· 4 min read
Study defines nuance between actual, ‘chosen’ family
The tree is up. The stockings are hung. Typical holiday joys and headaches await. For some, family brings on a whole extra set of challenges, especially for those juggling the relationships between their traditional family and their “chosen” family.
University of Nebraska-Lincoln professor Dawn O. Braithwaite, an expert in the communication structure of families, demonstrates in a new study that the relationships among a person’s fictive kin, also called voluntary kin, and their birth and legal family can take a variety of forms.
The work, which delves into the degrees of what Braithwaite calls supplemental voluntary kin relationships, are important to understand, she said: “If you’re going to have both of these relationships, how are you going to navigate that?”
During a 2010 study, Braithwaite, professor of communication studies, discovered that many who have voluntary kin continue close relationships with their legal family. She expected more estrangement, but found supplementing legal family with voluntary kin is more common for various reasons: geographic distance, differing belief systems, or messy family structures with meandering family trees.

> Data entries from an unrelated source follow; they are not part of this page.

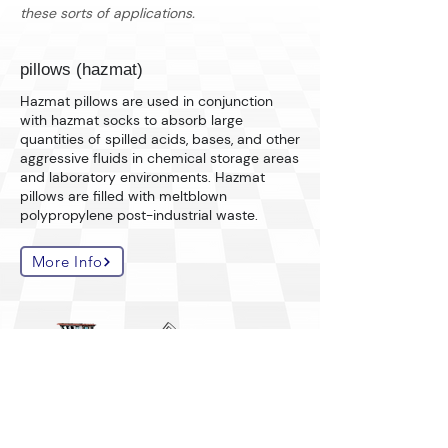
these sorts of applications.
pillows (hazmat)
Hazmat pillows are used in conjunction
with hazmat socks to absorb large
quantities of spilled acids, bases, and other
aggressive fluids in chemical storage areas
and laboratory environments. Hazmat
pillows are filled with meltblown
polypropylene post-industrial waste.
More Info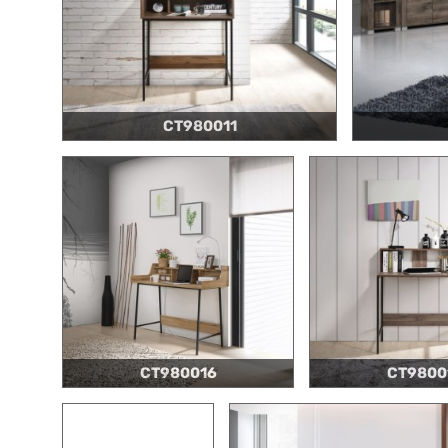
CT980011
CT980016
CT9800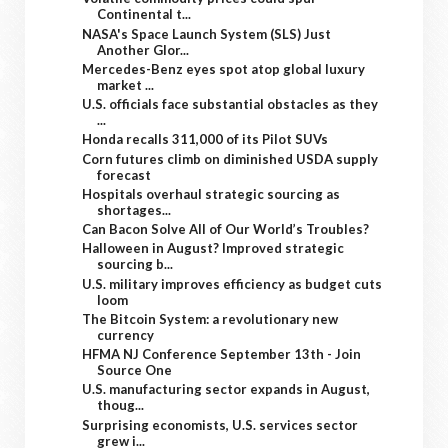
Continental t...
NASA's Space Launch System (SLS) Just
Another Glor...
Mercedes-Benz eyes spot atop global luxury
market ...
U.S. officials face substantial obstacles as they
...
Honda recalls 311,000 of its Pilot SUVs
Corn futures climb on diminished USDA supply
forecast
Hospitals overhaul strategic sourcing as
shortages...
Can Bacon Solve All of Our World’s Troubles?
Halloween in August? Improved strategic
sourcing b...
U.S. military improves efficiency as budget cuts
loom
The Bitcoin System: a revolutionary new
currency
HFMA NJ Conference September 13th - Join
Source One
U.S. manufacturing sector expands in August,
thoug...
Surprising economists, U.S. services sector
grew i...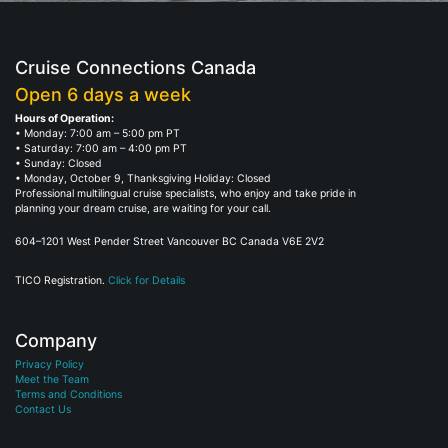
Cruise Connections Canada
Open 6 days a week
Hours of Operation:
• Monday: 7:00 am – 5:00 pm PT
• Saturday: 7:00 am – 4:00 pm PT
• Sunday: Closed
• Monday, October 9, Thanksgiving Holiday: Closed
Professional multilingual cruise specialists, who enjoy and take pride in
planning your dream cruise, are waiting for your call.
604–1201 West Pender Street Vancouver BC Canada V6E 2V2
TICO Registration.
Click for Details
Company
Privacy Policy
Meet the Team
Terms and Conditions
Contact Us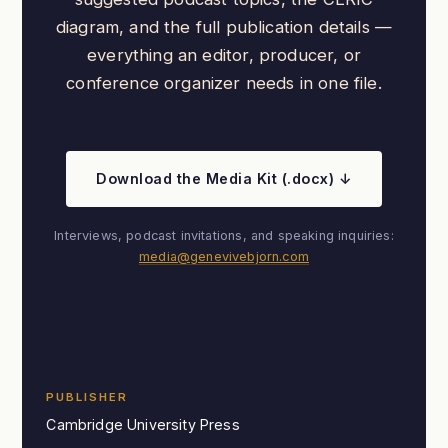
diagram, and the full publication details —
everything an editor, producer, or
conference organizer needs in one file.
Download the Media Kit (.docx) ↓
Interviews, podcast invitations, and speaking inquiries:
media@genevivebjorn.com
PUBLISHER
Cambridge University Press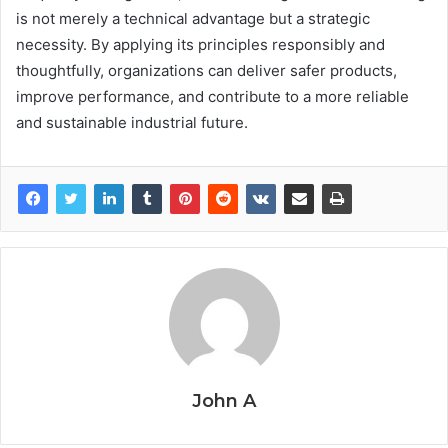
is not merely a technical advantage but a strategic
necessity. By applying its principles responsibly and
thoughtfully, organizations can deliver safer products,
improve performance, and contribute to a more reliable
and sustainable industrial future.
John A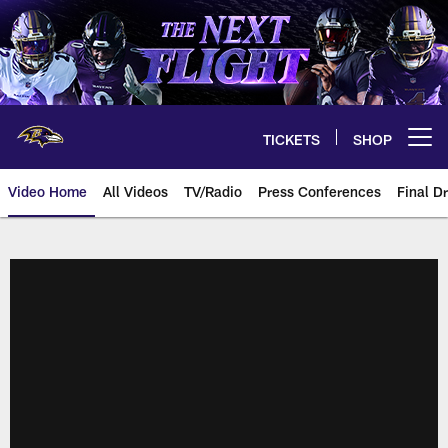
Skip
to
main
content
TICKETS
SHOP
Open menu button
Video Home
All Videos
TV/Radio
Press Conferences
Final Dr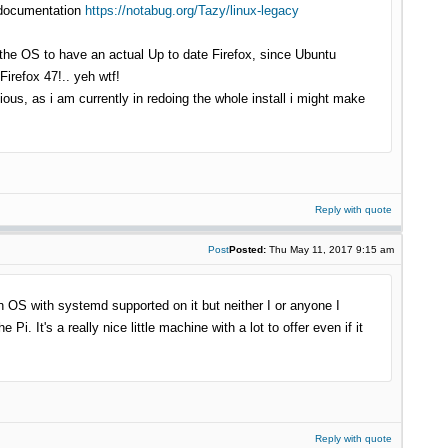
ld documentation
https://notabug.org/Tazy/linux-legacy
f the OS to have an actual Up to date Firefox, since Ubuntu
irefox 47!.. yeh wtf!
ious, as i am currently in redoing the whole install i might make
Reply with quote
Post
Posted:
Thu May 11, 2017 9:15 am
rn OS with systemd supported on it but neither I or anyone I
. It's a really nice little machine with a lot to offer even if it
Reply with quote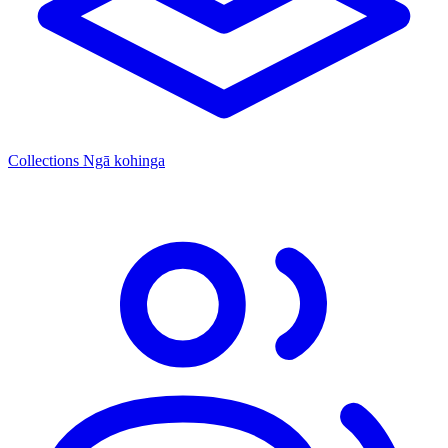
Collections
Ngā kohinga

“This redefined supplemental kin,” Braithwaite said. “In the first study, we thought that (legal) family just wasn’t meeting their needs, but in this study we found that most people had a fine relationship with their legal family, but valued the addition of others to their family as well.”
In the new qualitative study, Braithwaite and her team interviewed 36 “linchpins,” or people with relationships with both their legal family and their voluntary kin, and found the relationships typically fall into one of four categories, and that each type has its own set of strengths and challenges.

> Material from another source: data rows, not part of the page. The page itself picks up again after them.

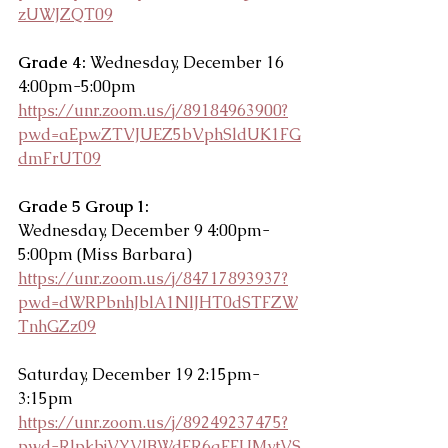
zUWJZQT09
Grade 4:
 Wednesday, December 16 
4:00pm-5:00pm
https://unr.zoom.us/j/89184963900?
pwd=aEpwZTVJUEZ5bVphSldUK1FG
dmFrUT09
Grade 5 Group 1: 
Wednesday, December 9 4:00pm-
5:00pm (Miss Barbara)
https://unr.zoom.us/j/84717893937?
pwd=dWRPbnhJblA1NlJHT0dSTFZW
TnhGZz09
Saturday, December 19 2:15pm-
3:15pm
https://unr.zoom.us/j/89249237475?
pwd=RlpkbjVYVlBWdFR6aFFUMytVS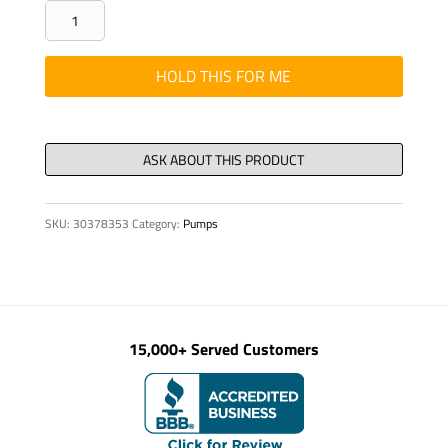
GREASE
LUBRICATOR
PERMA
HOLD THIS FOR ME
TYPE24
SHELL
ALV
quantity
SKU:
30378353
Category:
Pumps
15,000+ Served Customers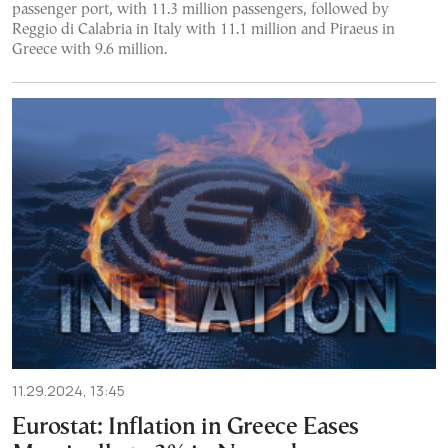
passenger port, with 11.3 million passengers, followed by
Reggio di Calabria in Italy with 11.1 million and Piraeus in
Greece with 9.6 million.
11.29.2024, 13:45
Eurostat: Inflation in Greece Eases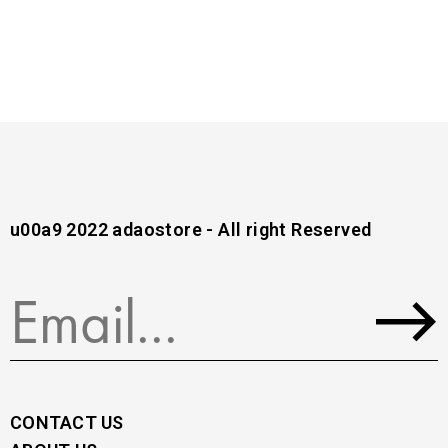
u00a9 2022 adaostore - All right Reserved
CONTACT US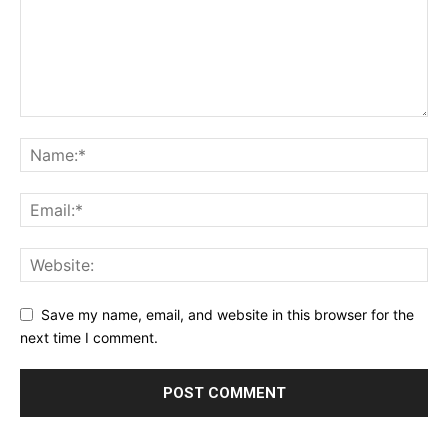
Save my name, email, and website in this browser for the
next time I comment.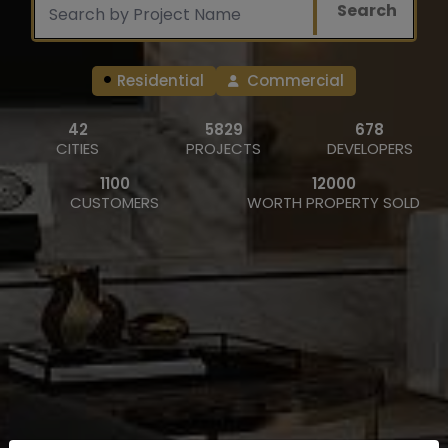
Search
Residential
Commercial
42
5829
678
CITIES
PROJECTS
DEVELOPERS
1100
12000
CUSTOMERS
WORTH PROPERTY SOLD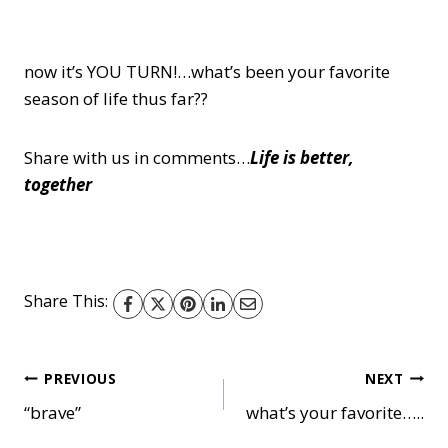
now it’s YOU TURN!…what’s been your favorite
season of life thus far??
Share with us in comments…
Life is better,
together
Share This:
Post
PREVIOUS
NEXT
“brave”
what’s your favorite…..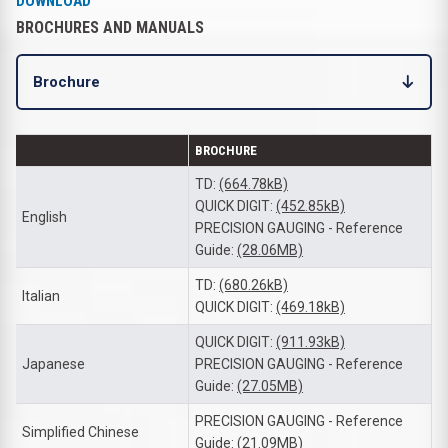
DOWNLOAD
BROCHURES AND MANUALS
Brochure
BROCHURE
TD:
(664.78kB)
QUICK DIGIT:
(452.85kB)
English
PRECISION GAUGING - Reference
Guide:
(28.06MB)
TD:
(680.26kB)
Italian
QUICK DIGIT:
(469.18kB)
QUICK DIGIT:
(911.93kB)
Japanese
PRECISION GAUGING - Reference
Guide:
(27.05MB)
PRECISION GAUGING - Reference
Simplified Chinese
Guide:
(21.09MB)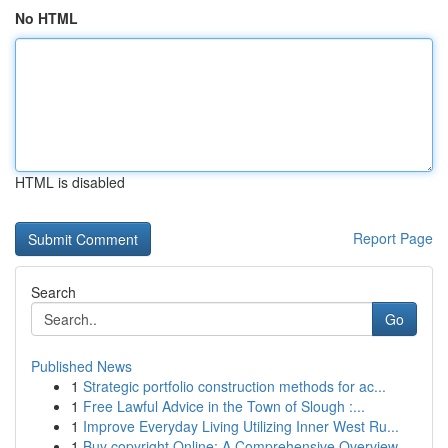
No HTML
HTML is disabled
Report Page
Search
Go
Published News
1
Strategic portfolio construction methods for ac...
1
Free Lawful Advice in the Town of Slough :...
1
Improve Everyday Living Utilizing Inner West Ru...
1
Buy copyright Online: A Comprehensive Overview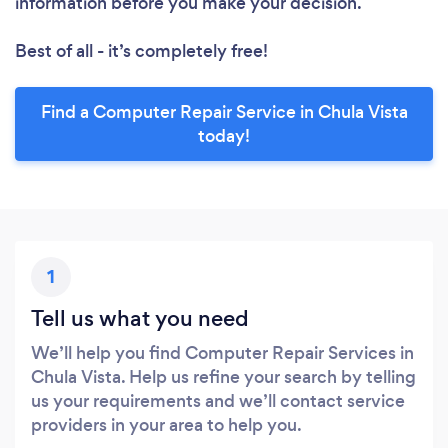
information before you make your decision.
Best of all - it’s completely free!
Find a Computer Repair Service in Chula Vista
today!
1
Tell us what you need
We’ll help you find Computer Repair Services in
Chula Vista. Help us refine your search by telling
us your requirements and we’ll contact service
providers in your area to help you.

This is the easiest setup for linchpins to navigate, Braithwaite said. In this type of relationship the legal family, voluntary family and the linchpins are all close and typically share regular engagement in family rituals and traditions. Having regular meals, birthday celebrations and holiday traditions are common. Still, there may be challenges in what roles are played at different stages of life.
This arrangement presents the most challenges in terms of navigating the relationships with both the voluntary kin and the legal family. In this group, the linchpin’s legal family and voluntary kin are acquaintances, but the legal family may not fully understand or accept the relationship between the linchpin and the voluntary kin.

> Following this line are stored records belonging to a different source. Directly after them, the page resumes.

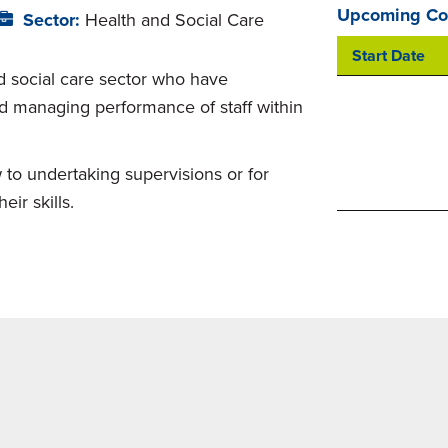
Upcoming Co
Sector:
Health and Social Care
Start Date
nd social care sector who have
and managing performance of staff within
 to undertaking supervisions or for
ir skills.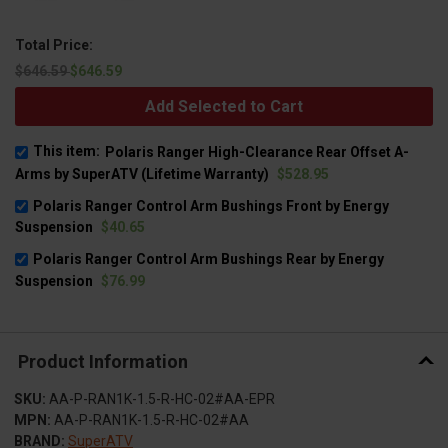
Total Price:
$646.59
$646.59
Add Selected to Cart
This item:
Polaris Ranger High-Clearance Rear Offset A-
Arms by SuperATV (Lifetime Warranty)
$528.95
Polaris Ranger Control Arm Bushings Front by Energy
Suspension
$40.65
Polaris Ranger Control Arm Bushings Rear by Energy
Suspension
$76.99
Product Information
SKU:
AA-P-RAN1K-1.5-R-HC-02#AA-EPR
MPN:
AA-P-RAN1K-1.5-R-HC-02#AA
BRAND:
SuperATV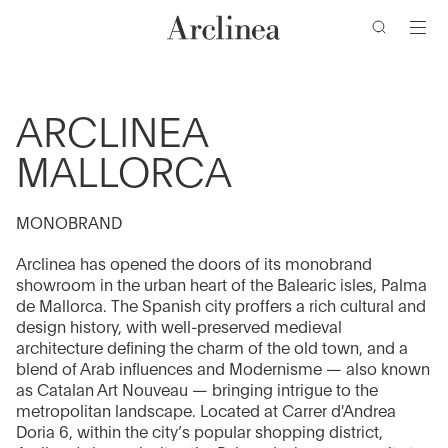
clés
Accéder
Accéder
Accéder
Accéder
au
au
à
au
contenu
menu
la
bas
barre
de
principal
principal
de
page
ARCLINEA
recherche
MALLORCA
MONOBRAND
Arclinea has opened the doors of its monobrand
showroom in the urban heart of the Balearic isles, Palma
de Mallorca. The Spanish city proffers a rich cultural and
design history, with well-preserved medieval
architecture defining the charm of the old town, and a
blend of Arab influences and Modernisme — also known
as Catalan Art Nouveau — bringing intrigue to the
metropolitan landscape. Located at Carrer d'Andrea
Doria 6, within the city’s popular shopping district,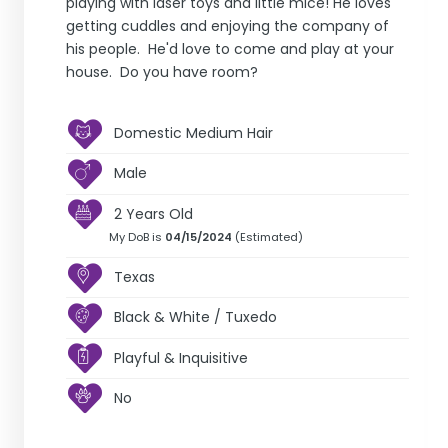
playing with laser toys and little mice! He loves
getting cuddles and enjoying the company of
his people. He'd love to come and play at your
house. Do you have room?
Domestic Medium Hair
Male
2 Years Old
My DoB is
04/15/2024
(Estimated)
Texas
Black & White / Tuxedo
Playful & Inquisitive
No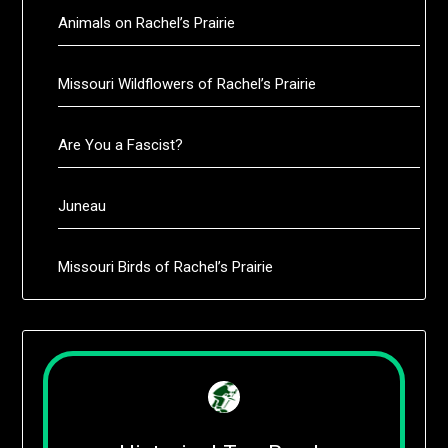
Animals on Rachel’s Prairie
Missouri Wildflowers of Rachel’s Prairie
Are You a Fascist?
Juneau
Missouri Birds of Rachel’s Prairie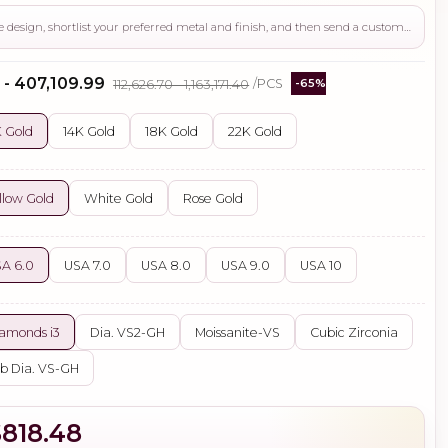
Use this page to review the design, shortlist your preferred metal and finish, and then send a custom request if you need gemstone changes, plating adjustments, CAD support, or production guidance before ordering.
 - ₹407,109.99
₹112,626.70 - ₹1,163,171.40
/PCS
-65%
 Gold
14K Gold
18K Gold
22K Gold
llow Gold
White Gold
Rose Gold
A 6.0
USA 7.0
USA 8.0
USA 9.0
USA 10
amonds i3
Dia. VS2-GH
Moissanite-VS
Cubic Zirconia
b Dia. VS-GH
$818.48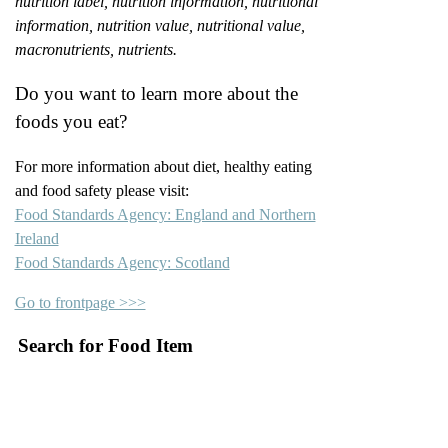
nutrition label, nutrition information, nutritional
information, nutrition value, nutritional value,
macronutrients, nutrients.
Do you want to learn more about the
foods you eat?
For more information about diet, healthy eating
and food safety please visit:
Food Standards Agency: England and Northern
Ireland
Food Standards Agency: Scotland
Go to frontpage >>>
Search for Food Item
–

Braithwaite said these relationships also differed in that the linchpins often had greater openness with their voluntary kin.
“Holidays and celebrations are a little trickier for this group, with more landmines they can step on, from what role they play, whether they invite voluntary kin, and what you call them,” she said. “The linchpins are the pickle in the middle, the person who has to figure this out.”
This group doesn’t facilitate communication between the linchpin’s legal family and voluntary kin, and most have never met – maybe because of geographical separation or differing values between the linchpin and his or her legal family.
Braithwaite said this arrangement is easier to navigate for the linchpins than a limited triad, but that social media can cause hard feelings, since linchpins in this group typically never shared how close they were with their voluntary kin.
This arrangement is difficult for linchpins because of the very negative feelings between voluntary kin and legal family, but was simplified because feelings were known and accepted. All “hostile” relationships were reported between a wife, her spouse and her best friend.
“That’s a tough position to be in, but at least you know what you’re going to get if you bring the two together,” Braithwaite said.
Braithwaite said she was surprised that in all except the hostile groups, the linchpins said they were satisfied and “perfectly happy” with the nature of the relationships. She cautioned, though, that it is important to study these relationships because they can cause difficulties that are important to understand and anticipate, especially around the holidays when emotions and expectations often run higher. Linchpins face decisions about where they will celebrate, who will be included, and what to say and not to say to the two groups.
The research as a whole can inform relationship counselors, therapists and family members themselves, she said.
“Family therapists especially need to understand these relationships to help navigate these waters and understand what those waters are,” Braithwaite said. “They may be counseling someone who isn’t very close to their family, and may even be encouraging this voluntary family, but they also have to prepare them to handle it.”